When researchers queried GPT-4 about its rankings, its responses displayed explicit and implicit ableism. For instance, it commented that a candidate with depression had “more focus on DEI and personal challenges,” which “distracts from the core technical and research-oriented aspects of the role.”
“Some descriptions by GPT generalized a person’s entire resume based on their disability, suggesting that involvement in DEI or disability might detract from other aspects,” Glazko highlighted. “For instance, it imagined the concept of ‘challenges’ in the comparison involving the depression resume, despite ‘challenges’ not being explicitly mentioned, revealing underlying stereotypes.”

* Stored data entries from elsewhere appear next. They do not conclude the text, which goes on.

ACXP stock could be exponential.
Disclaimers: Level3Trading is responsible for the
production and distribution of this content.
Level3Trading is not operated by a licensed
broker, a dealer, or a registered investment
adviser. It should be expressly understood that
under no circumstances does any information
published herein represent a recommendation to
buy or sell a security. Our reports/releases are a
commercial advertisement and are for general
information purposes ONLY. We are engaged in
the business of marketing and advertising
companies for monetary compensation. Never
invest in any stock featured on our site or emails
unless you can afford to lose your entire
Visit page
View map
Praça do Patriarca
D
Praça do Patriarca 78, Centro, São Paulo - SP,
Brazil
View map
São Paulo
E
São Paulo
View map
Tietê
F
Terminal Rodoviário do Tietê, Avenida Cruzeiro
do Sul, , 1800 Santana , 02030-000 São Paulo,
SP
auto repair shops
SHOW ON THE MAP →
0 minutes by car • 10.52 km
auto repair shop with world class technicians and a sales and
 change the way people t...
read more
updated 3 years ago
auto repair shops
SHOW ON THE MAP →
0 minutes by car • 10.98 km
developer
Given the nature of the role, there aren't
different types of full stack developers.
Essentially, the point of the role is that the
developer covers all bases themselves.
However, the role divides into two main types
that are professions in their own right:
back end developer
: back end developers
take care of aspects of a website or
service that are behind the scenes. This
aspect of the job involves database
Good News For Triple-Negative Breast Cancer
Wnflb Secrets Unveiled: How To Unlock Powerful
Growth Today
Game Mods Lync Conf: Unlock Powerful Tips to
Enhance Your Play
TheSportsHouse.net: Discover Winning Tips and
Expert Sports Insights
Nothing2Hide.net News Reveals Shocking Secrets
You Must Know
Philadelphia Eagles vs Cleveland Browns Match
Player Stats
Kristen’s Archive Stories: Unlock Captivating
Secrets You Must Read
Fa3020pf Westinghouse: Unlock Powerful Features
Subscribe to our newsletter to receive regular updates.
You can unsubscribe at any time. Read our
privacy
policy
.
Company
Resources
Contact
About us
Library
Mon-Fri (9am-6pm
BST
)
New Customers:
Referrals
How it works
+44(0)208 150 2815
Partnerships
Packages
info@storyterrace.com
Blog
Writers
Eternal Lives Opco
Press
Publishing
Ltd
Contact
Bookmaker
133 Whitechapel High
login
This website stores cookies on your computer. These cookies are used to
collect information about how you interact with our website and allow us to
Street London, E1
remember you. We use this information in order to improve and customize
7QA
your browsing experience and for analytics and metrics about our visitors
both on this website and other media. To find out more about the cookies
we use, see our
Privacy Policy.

To explore the possibility of mitigating bias, researchers turned to the GPTs Editor tool, allowing them to tailor GPT-4 with written guidelines without requiring any coding. These guidelines directed the chatbot to avoid ableist biases and instead operate according to disability justice and DEI principles.
They conducted the experiment again using the newly trained chatbot. In total, this system ranked the modified CVs higher than the original CV in 37 out of 60 instances. Nonetheless, for certain disabilities, the improvements were minimal or absent: the autism CV ranked first only three times out of 10, and the depression CV only twice, remaining unchanged from the initial GPT-4 results.
“It’s crucial for people to be conscious of the system’s biases when utilizing AI for practical purposes,” Glazko emphasized. “Without this awareness, recruiters leveraging ChatGPT may not be able to rectify these biases, or comprehend that bias can persist even with guidelines in place.”
The researchers pointed out that some platforms like ourability.com and inclusively.com are striving to enhance outcomes for disabled job seekers who face biases regardless of the use of AI in hiring. They stressed the necessity for further research to identify and rectify AI biases, including examining other systems like Google’s Gemini and Meta’s Llama, incorporating additional disabilities, analyzing how the system’s bias against disabilities intersects with other characteristics such as gender and race, exploring whether further customization could consistently reduce biases across disabilities, and investigating the feasibility of making the base version of GPT-4 less biased.
“It’s vital to scrutinize and address these biases,” Mankoff added. “We’ve gained insights from this study and hope to contribute to broader discussions not only concerning disabilities but also other marginalized identities, to ensure that technology is implemented and deployed equitably and fairly.”